Either Party shall be entitled to terminate the Agreement by notice in writing if there is a change of Control of the other Party, without being liable to indemnify each other or to award any form of compensation whatsoever to anyone.

 

eSIMAccess or the Partner shall inform each other of any change of Control in a timely manner and no later than fifteen (15) business says after such change of Control is legally achieved.  

 

ARTICLE 9 – MISCELLANEOUS

 

9-1 – Independent contractor : The Partner is an independent contractor and has no authority to enter into any binding contract or obligation, or to make any representations or warranties on eSIMAccess’s behalf.

 

9-2 – No waiver : Failure by either Party to exercise any right set forth in the Agreement does not constitute a waiver of that right.

 

9-3 – Amendments : The Agreement may not be amended, rescinded or cancelled in whole or in part, except in writing signed by the Parties.

 

9-4 – Entire Agreement : The Agreement constitutes the entire agreement between the Parties and supersedes all prior agreements, understandings and arrangements between them and representations by them whether oral or written which relate to the subject matter of the Agreement.

 

9-5 – Severability : If, for any reason whatsoever, one or more of the clauses of the Agreement cannot be implemented or is declared void by a definitive legal decision, all the other clauses would remain valid and would have legal force between the Parties, provided, however, that this does not infringe the fundamental clauses of the Agreement, in the absence of which the Parties would not have contracted.

 

ARTICLE 10 – NOTICES

 

For the performance of the Agreement, the registered office of the Parties is located to the address mentioned at the head of the Agreement.

 

Each Party undertake to notify to the other Party any transfer of their registered office.

 

ARTICLE 11 – PERSONAL DATA

 

Partner shall be responsible for obtaining all necessary consents, and providing all necessary notices, as required under all governing laws of HongKong and the counties where Partner located in respect of the Personal Data.

 

Partner shall ensure that all of its employees are informed of the confidential nature of the Personal Data and are bound by written confidentiality obligations and use restrictions in respect of the Personal Data.
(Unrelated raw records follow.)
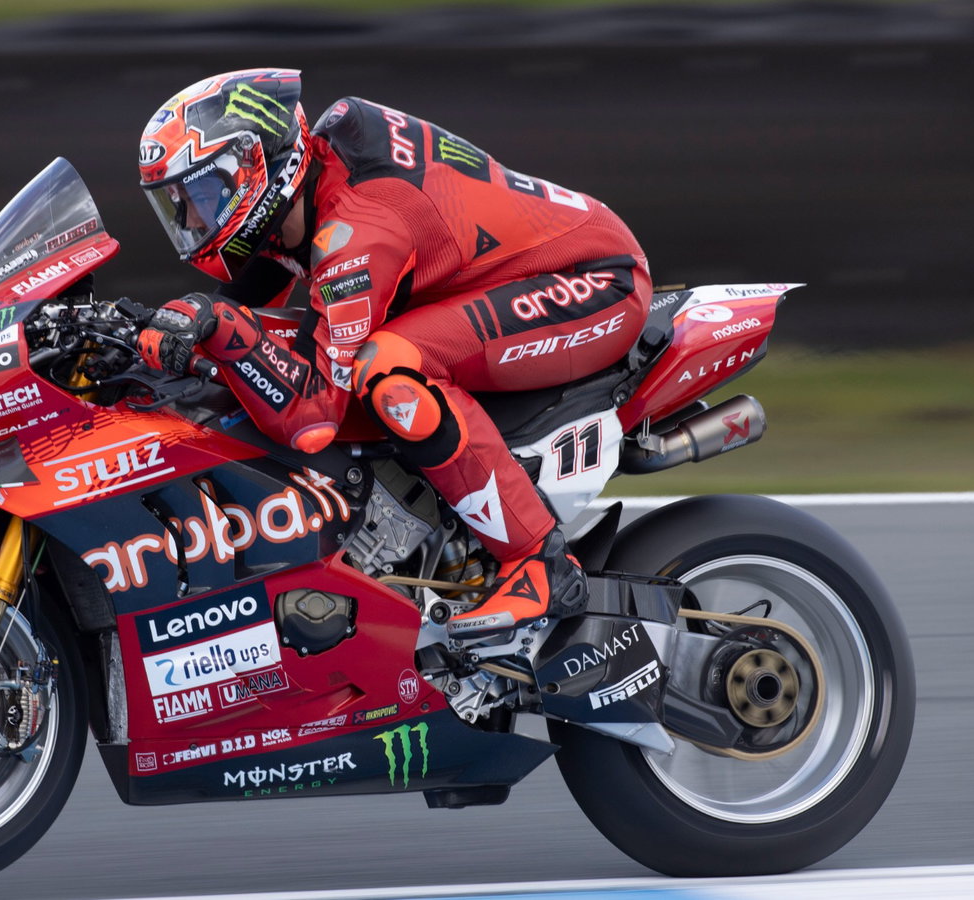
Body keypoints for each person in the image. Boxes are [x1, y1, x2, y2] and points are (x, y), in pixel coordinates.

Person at [135, 68, 651, 643]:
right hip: (509, 273)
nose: (190, 222)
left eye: (202, 196)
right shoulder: (304, 186)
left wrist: (222, 327)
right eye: (178, 205)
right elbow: (231, 305)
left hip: (592, 279)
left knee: (389, 370)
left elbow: (312, 418)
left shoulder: (357, 228)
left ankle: (541, 562)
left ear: (257, 167)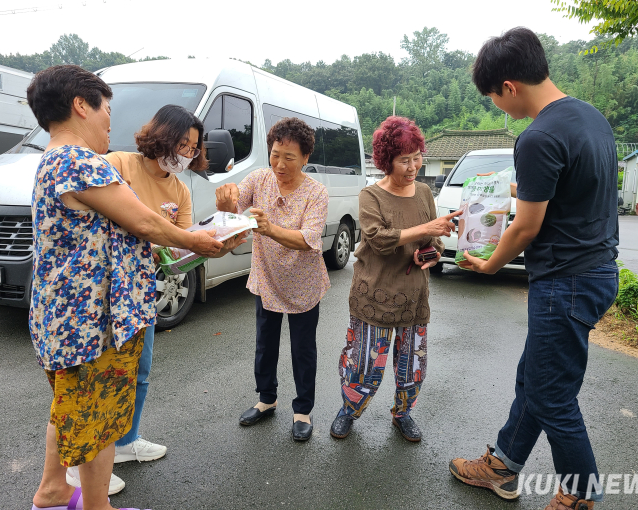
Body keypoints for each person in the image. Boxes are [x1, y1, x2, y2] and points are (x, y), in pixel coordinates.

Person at [27, 65, 225, 510]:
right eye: (106, 109)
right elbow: (142, 220)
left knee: (71, 403)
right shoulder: (78, 160)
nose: (109, 121)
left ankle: (53, 488)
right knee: (99, 416)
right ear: (81, 105)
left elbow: (125, 233)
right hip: (96, 323)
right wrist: (195, 240)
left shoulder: (53, 160)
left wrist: (187, 243)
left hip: (67, 318)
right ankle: (98, 507)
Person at [448, 28, 619, 510]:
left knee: (552, 397)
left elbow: (525, 227)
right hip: (596, 270)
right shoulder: (591, 118)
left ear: (509, 86)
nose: (498, 108)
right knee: (536, 378)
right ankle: (502, 463)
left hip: (565, 280)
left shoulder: (538, 136)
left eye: (493, 99)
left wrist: (488, 265)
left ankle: (581, 495)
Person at [65, 105, 247, 495]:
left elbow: (179, 253)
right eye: (181, 142)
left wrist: (215, 241)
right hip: (100, 294)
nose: (186, 152)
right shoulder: (116, 164)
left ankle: (126, 442)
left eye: (193, 147)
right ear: (161, 135)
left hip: (141, 294)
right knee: (98, 380)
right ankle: (86, 463)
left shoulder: (179, 189)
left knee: (139, 372)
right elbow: (129, 226)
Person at [328, 116, 460, 442]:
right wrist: (428, 229)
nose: (413, 166)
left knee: (412, 364)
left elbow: (435, 243)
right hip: (374, 295)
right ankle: (348, 410)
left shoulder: (426, 193)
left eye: (417, 157)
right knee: (364, 365)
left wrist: (428, 253)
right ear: (387, 160)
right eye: (405, 160)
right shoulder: (371, 195)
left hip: (413, 297)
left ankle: (402, 414)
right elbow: (379, 239)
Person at [215, 117, 330, 442]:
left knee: (303, 350)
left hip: (303, 284)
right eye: (275, 154)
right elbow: (233, 216)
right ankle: (266, 399)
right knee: (265, 344)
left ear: (305, 158)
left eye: (289, 157)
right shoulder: (258, 179)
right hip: (266, 277)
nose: (279, 164)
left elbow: (309, 238)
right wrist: (226, 206)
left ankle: (302, 411)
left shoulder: (316, 192)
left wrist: (269, 229)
Partner will, upon becoming aware of any (a) unauthorised access or processing of Personal Data, (b) accidental or unlawful destruction, loss or alteration of Personal Data, notify Company in writing without undue delay.

 

Partner shall either delete or return all Personal Data and existing copies to eSIMAccess at the end of the Agreement.

 

ARTICLE 12 – APPLICABLE LAW AND JURISDICTION

 

The Agreement is subject to laws of HongKong notwithstanding any conflict-of-laws rules.

 

Any dispute arising out of or in connection with this Agreement, including any question regarding its existence, validity, or termination, shall be referred to and finally resolved by arbitration administered by the Hong Kong International Arbitration Centre  (“HKIAC”)  in accordance with the Arbitration Rules of the Hong Kong International Arbitration Centre  (“HKIAC”)  for the time being in force, which rules are deemed to be incorporated by reference in this clause.  The language of the arbitration shall be English.

 

ARTICLE 13 – EFFECTIVE DATE OF THE AGREEMENT

 

This Agreement shall come into effect on the date the Partner formally accepts its terms and conditions. Continued service utilization implies ongoing acceptance and adherence to these terms and conditions.